Mingus Awareness Project Concerts in 2013
Mingus Awareness Project Concert
to benefit the Les Turner ALS Foundation
Monday, December 16
3855 N. Lincoln Ave.
On December 16, a group of musicians gathered at Martyrs’ to celebrate the life and music of Charles Mingus, and to benefit the Les Turner ALS Foundation. Mingus, an American musical hero who died of ALS, is one of the greatest figures in jazz history. His bass playing, compositions and philosophy have transcended his genre and left indelible marks on music history.

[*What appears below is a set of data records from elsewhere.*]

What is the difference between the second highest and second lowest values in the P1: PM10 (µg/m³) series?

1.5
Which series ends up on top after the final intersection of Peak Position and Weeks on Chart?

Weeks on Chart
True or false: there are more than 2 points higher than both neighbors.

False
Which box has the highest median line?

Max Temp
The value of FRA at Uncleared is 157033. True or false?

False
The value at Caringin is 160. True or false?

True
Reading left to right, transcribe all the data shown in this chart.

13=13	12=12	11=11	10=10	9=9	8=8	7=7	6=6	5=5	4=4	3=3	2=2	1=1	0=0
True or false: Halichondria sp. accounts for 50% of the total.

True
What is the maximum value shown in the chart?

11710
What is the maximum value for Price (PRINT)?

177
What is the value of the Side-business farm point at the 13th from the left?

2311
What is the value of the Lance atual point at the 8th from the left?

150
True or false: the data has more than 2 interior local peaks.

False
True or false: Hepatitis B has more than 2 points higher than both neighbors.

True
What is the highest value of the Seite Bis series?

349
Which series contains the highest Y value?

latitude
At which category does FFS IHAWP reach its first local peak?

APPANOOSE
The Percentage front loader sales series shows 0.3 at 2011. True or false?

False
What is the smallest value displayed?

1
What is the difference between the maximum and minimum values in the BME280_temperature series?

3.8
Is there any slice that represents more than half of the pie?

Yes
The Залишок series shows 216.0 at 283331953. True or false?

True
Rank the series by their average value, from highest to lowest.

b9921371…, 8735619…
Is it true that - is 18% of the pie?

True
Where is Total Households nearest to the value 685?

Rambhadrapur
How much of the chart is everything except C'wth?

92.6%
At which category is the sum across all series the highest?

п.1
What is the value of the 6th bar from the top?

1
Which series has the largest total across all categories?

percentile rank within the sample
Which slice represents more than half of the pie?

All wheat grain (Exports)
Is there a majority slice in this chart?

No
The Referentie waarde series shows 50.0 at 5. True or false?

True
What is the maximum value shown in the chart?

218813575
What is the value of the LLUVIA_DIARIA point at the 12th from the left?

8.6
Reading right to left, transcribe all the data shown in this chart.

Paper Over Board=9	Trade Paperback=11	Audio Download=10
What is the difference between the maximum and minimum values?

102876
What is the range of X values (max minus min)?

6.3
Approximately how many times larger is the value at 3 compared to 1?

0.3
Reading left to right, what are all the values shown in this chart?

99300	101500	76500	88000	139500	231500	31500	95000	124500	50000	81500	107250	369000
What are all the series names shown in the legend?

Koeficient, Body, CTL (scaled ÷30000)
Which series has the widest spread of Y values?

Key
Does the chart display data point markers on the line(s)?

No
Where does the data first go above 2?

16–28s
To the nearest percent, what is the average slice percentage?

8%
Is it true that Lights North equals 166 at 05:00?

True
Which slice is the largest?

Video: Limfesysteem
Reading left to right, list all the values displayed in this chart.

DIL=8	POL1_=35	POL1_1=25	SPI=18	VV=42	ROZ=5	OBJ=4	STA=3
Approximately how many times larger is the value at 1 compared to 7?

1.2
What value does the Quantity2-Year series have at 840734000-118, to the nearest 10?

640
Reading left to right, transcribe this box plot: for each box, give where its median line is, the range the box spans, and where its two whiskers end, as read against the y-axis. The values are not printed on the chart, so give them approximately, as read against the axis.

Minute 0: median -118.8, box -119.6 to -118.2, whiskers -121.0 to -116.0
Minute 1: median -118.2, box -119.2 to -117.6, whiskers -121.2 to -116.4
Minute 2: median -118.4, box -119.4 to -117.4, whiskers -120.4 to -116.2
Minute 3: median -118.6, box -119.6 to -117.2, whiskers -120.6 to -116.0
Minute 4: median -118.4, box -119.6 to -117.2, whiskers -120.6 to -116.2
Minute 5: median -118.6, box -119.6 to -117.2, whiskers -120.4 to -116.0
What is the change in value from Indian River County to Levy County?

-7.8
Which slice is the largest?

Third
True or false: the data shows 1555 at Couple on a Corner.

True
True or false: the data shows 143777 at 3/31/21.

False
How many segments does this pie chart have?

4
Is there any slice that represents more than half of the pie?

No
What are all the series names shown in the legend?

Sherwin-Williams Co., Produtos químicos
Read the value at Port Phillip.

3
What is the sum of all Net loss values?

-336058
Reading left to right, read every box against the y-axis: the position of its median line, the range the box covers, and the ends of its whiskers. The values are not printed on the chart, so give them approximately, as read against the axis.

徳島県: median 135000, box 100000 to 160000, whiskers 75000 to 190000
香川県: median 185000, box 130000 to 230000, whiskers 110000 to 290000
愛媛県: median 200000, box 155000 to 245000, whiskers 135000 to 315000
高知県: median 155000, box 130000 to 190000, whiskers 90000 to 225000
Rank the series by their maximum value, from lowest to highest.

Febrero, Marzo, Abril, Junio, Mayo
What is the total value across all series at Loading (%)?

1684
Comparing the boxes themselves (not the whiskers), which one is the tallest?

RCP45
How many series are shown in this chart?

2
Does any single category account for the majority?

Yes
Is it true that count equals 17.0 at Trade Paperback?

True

The MAPtet performed music by Charles Mingus
and other composers --Jon Hey (piano)
Steve Berry (trombone)
Paul Hartsaw (tenor saxophone)
Juli Wood (baritone saxophone)
Saalik Ziyad (vocals)
Dan Godston (trumpet)
Fred Moyer (alto saxophone)
Jon Godston (soprano saxophone)
Alex Wing (upright bass)
Damon Short (drums)
& special guest Rebecca Cohn (trombone)
Attendees were able to participate in a raffle during the concert -- including donations from Dusty Groove America, Jazz Institute of Chicago,Reckless Records, Jazz Workshop Inc., Old Town School of Folk Music, NO BS! Brass Band, Slang Sanctuary, and more. Donations can be made to the Les Turner ALS Foundation via the Mingus Awareness Project link. Donations were greatly appreciated. All proceeds benefited the Les Turner ALS Foundation.
This Mingus Awareness Project concert was presented by the Borderbend Arts Collective, in partnership with the Les Turner ALS Foundation. This was the twelfth Mingus Awareness Project concert since its inception in 2007. Mingus Awareness Project concerts have happened in Chicago (at the Velvet Lounge, Jazz Showcase, Hideout, HotHouse, Fitzgeralds and Martyrs') and Richmond, Virginia (at the Camel, Rhythm Hall, and Balliceaux).
poster image by Josh Josue
Amyotrophic Lateral Sclerosis (ALS), also known as Lou Gehrig’s disease or motor neuron disease (MND), causes motor neurons to stop working and die. The result is loss of voluntary movement and muscle functions such as speaking, swallowing, and breathing. ALS occurs regardless of race, ethnicity or socioeconomic status. ALS is most common between 40 and 70 years of age, although it can strike at any age. In the US, someone is diagnosed every 90 minutes, and 35,000 people are living with ALS. Average lifespan is three to five years from diagnosis. Approximately 10% of all cases are inherited forms, and a faulty protein pathway is known to play a role in all types of ALS. Though treatment of symptoms often improves quality of life, there is no cure for ALS.